** START Data for processing **

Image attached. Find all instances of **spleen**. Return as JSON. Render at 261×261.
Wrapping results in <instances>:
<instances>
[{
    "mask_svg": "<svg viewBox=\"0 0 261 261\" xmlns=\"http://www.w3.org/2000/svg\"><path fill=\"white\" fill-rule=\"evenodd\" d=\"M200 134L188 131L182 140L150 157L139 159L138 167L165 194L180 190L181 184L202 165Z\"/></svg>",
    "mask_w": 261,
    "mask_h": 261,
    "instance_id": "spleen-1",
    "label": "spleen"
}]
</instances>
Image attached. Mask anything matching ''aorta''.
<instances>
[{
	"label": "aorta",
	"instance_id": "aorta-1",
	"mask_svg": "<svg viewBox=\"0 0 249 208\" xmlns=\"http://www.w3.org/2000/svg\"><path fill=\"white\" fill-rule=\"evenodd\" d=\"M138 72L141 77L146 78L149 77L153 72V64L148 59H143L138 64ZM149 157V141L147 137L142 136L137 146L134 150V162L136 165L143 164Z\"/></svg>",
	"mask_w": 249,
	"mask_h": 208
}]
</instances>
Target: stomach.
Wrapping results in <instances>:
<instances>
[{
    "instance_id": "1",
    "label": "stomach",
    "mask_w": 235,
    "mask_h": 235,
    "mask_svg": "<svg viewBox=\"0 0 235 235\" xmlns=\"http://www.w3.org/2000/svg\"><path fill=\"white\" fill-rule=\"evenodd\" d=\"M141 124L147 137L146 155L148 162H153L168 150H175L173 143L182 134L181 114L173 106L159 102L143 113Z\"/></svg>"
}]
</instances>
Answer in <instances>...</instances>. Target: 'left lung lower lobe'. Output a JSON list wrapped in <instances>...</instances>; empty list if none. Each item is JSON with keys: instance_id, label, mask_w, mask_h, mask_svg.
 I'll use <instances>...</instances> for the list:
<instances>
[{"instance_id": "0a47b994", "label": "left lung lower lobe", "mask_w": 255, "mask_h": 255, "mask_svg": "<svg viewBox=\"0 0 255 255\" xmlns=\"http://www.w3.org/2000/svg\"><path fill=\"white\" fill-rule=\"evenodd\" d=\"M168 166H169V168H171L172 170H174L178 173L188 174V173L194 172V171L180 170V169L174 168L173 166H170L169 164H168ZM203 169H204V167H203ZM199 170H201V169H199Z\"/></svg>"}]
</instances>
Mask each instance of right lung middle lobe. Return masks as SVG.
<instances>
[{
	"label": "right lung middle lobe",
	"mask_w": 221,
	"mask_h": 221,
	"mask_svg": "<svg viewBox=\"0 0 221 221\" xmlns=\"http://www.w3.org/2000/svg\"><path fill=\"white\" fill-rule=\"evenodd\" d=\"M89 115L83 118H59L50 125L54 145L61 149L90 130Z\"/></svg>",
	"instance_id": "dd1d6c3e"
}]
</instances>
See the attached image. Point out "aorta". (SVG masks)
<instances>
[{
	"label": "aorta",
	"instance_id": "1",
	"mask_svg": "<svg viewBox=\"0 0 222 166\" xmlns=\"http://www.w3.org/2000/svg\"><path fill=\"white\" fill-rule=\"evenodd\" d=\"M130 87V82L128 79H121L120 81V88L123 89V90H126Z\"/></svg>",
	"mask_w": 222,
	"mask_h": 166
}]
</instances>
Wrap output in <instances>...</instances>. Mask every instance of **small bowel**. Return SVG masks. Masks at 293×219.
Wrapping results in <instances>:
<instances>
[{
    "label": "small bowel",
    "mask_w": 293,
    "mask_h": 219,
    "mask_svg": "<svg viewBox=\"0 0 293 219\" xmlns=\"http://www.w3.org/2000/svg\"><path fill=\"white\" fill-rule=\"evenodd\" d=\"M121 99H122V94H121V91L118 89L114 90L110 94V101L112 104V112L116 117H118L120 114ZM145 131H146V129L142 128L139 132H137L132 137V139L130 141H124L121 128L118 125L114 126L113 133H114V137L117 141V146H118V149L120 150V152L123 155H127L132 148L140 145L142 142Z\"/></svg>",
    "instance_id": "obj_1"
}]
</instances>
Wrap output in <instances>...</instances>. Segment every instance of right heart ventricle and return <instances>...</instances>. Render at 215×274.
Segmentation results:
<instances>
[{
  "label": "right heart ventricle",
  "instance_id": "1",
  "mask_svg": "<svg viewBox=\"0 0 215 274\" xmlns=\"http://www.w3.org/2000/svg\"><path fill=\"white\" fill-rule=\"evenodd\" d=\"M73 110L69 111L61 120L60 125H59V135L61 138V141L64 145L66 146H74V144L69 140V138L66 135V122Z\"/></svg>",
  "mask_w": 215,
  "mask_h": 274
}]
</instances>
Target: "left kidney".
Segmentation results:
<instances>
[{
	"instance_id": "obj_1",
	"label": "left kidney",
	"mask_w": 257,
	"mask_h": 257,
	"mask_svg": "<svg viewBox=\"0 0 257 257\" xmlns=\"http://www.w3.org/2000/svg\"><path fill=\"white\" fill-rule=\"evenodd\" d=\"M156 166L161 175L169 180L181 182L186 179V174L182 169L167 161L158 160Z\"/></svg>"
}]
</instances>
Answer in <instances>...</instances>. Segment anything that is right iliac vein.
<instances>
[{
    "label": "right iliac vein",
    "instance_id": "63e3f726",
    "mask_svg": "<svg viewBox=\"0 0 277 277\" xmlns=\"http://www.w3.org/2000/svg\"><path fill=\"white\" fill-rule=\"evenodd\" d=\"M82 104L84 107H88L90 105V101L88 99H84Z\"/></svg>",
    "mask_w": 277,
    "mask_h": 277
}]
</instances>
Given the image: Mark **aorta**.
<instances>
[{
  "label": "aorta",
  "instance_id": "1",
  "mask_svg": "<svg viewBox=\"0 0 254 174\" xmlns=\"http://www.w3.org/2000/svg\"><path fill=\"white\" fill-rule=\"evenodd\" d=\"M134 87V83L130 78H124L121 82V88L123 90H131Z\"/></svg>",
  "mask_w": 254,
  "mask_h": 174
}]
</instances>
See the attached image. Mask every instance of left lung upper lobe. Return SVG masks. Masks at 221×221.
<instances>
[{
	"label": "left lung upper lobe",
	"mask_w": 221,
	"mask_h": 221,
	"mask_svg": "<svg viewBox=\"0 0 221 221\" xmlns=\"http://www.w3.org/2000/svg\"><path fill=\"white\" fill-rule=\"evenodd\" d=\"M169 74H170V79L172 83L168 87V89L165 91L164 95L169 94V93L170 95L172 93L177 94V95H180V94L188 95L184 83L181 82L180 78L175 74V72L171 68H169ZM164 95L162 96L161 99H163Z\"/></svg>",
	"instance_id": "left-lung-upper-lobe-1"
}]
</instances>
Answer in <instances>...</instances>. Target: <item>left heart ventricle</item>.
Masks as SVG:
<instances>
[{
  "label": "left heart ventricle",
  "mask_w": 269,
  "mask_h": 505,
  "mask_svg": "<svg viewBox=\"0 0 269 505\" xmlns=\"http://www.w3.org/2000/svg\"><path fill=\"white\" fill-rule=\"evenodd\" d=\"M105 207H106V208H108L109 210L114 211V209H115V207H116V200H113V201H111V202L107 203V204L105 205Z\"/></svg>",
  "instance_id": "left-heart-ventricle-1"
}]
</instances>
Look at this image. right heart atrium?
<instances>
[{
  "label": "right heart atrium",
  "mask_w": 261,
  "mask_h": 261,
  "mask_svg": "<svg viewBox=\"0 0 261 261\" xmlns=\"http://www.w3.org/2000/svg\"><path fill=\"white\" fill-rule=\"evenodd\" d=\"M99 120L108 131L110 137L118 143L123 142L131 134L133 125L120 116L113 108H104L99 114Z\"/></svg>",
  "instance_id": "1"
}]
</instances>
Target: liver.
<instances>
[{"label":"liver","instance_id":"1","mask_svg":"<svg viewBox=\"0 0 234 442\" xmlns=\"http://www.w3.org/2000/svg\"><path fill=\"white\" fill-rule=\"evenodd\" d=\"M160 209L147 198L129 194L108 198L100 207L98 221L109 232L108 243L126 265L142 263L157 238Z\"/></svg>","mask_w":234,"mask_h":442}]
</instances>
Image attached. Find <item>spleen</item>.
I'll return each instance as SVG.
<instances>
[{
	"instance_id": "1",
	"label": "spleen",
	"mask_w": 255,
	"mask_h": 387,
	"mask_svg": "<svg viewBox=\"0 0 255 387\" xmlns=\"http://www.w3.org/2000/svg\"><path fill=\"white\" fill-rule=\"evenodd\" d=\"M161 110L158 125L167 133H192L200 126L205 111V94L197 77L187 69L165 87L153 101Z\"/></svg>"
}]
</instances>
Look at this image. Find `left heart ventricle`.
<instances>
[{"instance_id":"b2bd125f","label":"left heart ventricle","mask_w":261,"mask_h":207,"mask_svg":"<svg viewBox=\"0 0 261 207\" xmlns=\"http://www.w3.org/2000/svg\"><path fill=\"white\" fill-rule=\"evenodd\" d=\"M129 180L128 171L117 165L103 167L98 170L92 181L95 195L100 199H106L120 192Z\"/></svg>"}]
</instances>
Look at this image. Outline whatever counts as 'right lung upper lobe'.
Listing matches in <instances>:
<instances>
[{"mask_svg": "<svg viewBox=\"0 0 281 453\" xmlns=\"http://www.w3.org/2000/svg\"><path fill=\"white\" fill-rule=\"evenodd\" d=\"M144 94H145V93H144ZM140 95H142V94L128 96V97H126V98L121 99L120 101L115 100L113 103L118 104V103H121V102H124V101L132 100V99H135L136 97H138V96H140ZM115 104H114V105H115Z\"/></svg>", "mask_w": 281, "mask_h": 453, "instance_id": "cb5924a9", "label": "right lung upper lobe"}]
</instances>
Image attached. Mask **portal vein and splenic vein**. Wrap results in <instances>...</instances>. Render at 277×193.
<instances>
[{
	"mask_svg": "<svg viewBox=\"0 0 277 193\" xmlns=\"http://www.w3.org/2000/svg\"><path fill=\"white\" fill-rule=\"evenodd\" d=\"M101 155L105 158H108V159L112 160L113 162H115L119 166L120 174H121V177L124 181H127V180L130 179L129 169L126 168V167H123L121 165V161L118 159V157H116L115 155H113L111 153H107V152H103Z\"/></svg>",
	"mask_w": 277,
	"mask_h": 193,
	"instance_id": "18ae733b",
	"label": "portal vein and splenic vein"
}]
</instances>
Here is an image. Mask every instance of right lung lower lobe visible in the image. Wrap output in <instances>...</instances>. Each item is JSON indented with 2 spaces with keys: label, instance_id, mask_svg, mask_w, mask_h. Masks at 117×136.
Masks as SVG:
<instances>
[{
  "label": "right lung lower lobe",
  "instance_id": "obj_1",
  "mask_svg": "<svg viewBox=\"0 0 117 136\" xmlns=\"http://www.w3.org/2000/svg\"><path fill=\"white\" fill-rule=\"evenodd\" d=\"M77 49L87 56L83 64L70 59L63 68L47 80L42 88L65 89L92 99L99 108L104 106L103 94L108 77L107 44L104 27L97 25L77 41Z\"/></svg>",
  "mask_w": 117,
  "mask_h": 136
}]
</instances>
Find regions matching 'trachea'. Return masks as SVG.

** END Data for processing **

→ **Work to be completed**: Locate each line in the material above that contains the string "vein", treating uppercase and lowercase letters as different, and copy every such line in full.

→ **Solution to this task**:
Answer in <instances>...</instances>. Segment anything that is right iliac vein.
    "label": "right iliac vein",
Image attached. Mask **portal vein and splenic vein**. Wrap results in <instances>...</instances>. Render at 277×193.
	"label": "portal vein and splenic vein"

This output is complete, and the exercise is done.